Like many, I felt very angry at her for hurting Ellen, but I know absolutely nothing about what actually happened between them, so that particular piece of history no longer dictates how I feel about Anne. I do hope she finds the role(s) that equal her huge talent.

May 26, 2019 | Unregistered CommenterTommy Marx

Eek! I forgot to mention her brilliance in I Know What You Did Last Summer. She was, by far, best in show, so I should’ve mentioned that in the Year of Anne Heche section.

May 26, 2019 | Unregistered CommenterMark Brinkerhoff

She swiped The Juror away from Huge stars at the time Baldwin and Moore then I saw everything she was in then sadly something happened and her career vanished until recently.

May 26, 2019 | Unregistered Commentermarkgordonuk

I loved her 2 scenes in I KNOW WHAT YOU DID LAST SUMMER and she was awesome in BIRTH

May 26, 2019 | Unregistered CommenterBhuray

She was the MVP in Birth. Yes, you heard correctly.
She gave me the chills.

May 26, 2019 | Unregistered CommenterSonja

Add me to the chorus who considers Heche one of the best. I remember, as a kid, her first day on AW. She was barely out of high school and killing it. Up until that point I’d never been so knocked out by an actress. I recall chatting among friends on how to pronounce her last name prior to her break out in film. It still pisses me off to this day the way she was treated by the industry (including Ellen). I was raised in a similar evangelical southern Baptist nightmare and that she made it out at all should be applauded (I still know people ‘stuck’ there). Mental illness is still somethIng people joke about or dismiss. RDJ’s messy past hasn’t been a hindrance to him. It’s a credit to her talent that she has constantly worked. Where is her Beale Street?

May 26, 2019 | Unregistered CommenterA.H.

I haven't thought about Pie in the Sky in years. Probably the greatest movie ever made about traffic reporting from a news helicopter.

It has many 90s movie conventions: indie feel, young male protagonist fixating on a young female that we are supposed to revere but not really know, starring lesser known leads and well-known actors in small roles.

I don't know if it's a great Anne Heche showcase -- give or take a few years, you could see Hope Davis or Monica Potter being offered the role -- but it's a pretty enjoyable movie. Recommended for Josh Charles fans, to account for that period of time between Dead Poets Society and TV's Sports Night.

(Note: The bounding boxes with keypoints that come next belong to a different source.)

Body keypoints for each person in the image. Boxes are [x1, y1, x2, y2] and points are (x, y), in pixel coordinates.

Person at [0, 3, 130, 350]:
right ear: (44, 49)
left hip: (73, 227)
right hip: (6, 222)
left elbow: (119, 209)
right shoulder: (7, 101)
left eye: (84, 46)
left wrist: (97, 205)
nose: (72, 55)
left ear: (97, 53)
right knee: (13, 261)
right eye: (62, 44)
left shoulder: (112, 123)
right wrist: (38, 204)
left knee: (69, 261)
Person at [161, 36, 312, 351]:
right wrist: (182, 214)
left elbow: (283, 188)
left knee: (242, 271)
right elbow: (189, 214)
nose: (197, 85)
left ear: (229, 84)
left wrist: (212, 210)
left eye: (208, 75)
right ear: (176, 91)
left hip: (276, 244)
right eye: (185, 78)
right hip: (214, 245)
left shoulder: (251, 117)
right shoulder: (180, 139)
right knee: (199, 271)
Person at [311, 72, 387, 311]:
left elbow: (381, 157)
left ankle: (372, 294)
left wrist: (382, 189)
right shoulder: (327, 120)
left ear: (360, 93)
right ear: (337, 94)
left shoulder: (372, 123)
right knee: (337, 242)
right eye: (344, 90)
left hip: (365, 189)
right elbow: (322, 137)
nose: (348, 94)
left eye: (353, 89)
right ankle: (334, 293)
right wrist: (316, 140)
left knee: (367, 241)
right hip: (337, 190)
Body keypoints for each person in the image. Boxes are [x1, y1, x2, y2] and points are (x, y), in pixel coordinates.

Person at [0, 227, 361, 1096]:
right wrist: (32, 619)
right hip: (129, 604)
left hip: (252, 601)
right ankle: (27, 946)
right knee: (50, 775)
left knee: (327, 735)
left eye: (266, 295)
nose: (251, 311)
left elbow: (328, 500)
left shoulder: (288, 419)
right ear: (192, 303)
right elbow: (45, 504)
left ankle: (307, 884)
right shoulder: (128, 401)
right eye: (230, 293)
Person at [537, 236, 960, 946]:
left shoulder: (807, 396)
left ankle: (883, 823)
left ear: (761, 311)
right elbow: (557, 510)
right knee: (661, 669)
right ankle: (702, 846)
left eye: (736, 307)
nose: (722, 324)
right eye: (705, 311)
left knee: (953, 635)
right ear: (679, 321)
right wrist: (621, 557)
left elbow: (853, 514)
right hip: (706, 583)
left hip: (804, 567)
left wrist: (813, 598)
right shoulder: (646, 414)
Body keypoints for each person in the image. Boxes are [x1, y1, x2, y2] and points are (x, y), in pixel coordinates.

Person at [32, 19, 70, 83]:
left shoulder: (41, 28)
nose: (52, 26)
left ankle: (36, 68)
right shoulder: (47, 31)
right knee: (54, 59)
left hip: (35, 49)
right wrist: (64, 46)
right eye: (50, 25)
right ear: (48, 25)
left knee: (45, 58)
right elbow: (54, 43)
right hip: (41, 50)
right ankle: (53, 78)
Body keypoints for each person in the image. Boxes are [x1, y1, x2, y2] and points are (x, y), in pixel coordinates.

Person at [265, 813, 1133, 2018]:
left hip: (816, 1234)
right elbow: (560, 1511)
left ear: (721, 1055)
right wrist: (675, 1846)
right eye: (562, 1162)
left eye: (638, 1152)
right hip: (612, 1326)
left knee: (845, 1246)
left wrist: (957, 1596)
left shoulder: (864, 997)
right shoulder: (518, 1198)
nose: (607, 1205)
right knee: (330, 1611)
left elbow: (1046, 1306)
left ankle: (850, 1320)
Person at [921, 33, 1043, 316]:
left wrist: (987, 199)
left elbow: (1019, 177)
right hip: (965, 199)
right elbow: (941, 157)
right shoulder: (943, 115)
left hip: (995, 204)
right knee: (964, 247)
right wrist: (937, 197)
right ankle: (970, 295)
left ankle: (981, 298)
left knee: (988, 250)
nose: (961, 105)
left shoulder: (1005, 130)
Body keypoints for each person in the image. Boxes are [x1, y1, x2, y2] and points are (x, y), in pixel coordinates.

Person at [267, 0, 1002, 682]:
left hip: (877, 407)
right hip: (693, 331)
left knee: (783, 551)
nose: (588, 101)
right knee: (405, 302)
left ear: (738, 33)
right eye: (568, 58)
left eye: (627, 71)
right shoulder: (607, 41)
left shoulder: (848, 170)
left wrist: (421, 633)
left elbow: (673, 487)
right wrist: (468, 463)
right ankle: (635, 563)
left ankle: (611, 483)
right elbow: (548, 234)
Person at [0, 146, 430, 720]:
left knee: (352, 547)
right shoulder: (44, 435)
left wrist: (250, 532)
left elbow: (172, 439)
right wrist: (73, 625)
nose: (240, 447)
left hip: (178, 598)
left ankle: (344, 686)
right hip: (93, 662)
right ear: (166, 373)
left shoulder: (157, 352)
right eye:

May 26, 2019 | Unregistered CommenterBrevity

She's super talented. I'm glad she still gets work even if most of it seems pretty low-profile. I'd love to see her in a really good film or series. I know he doesn't always deliver the most quality work, but it might be good for her career if she got a juicy role in some kind of Ryan Murphy vehicle.

May 27, 2019 | Unregistered CommenterJJM

@JJM- I think she was on Nip/Tuck for a few episodes as someone in witness protection and needed plastic surgery.

May 27, 2019 | Unregistered CommenterTom G.

Definitely underrated. When she was younger I remember thinking she could have played Audrey Hepburn, coloring aside - she had that doe-like, gamine quality. Still think that she could.

May 27, 2019 | Unregistered CommenterLynn Lee

She's a really good, underrated actress. Look at what she did with her small but pivotal part in the dopey but entertaining 1997 horror-thriller I Know What You Did Last Summer. She can take a generally unmemorable part and make it something special.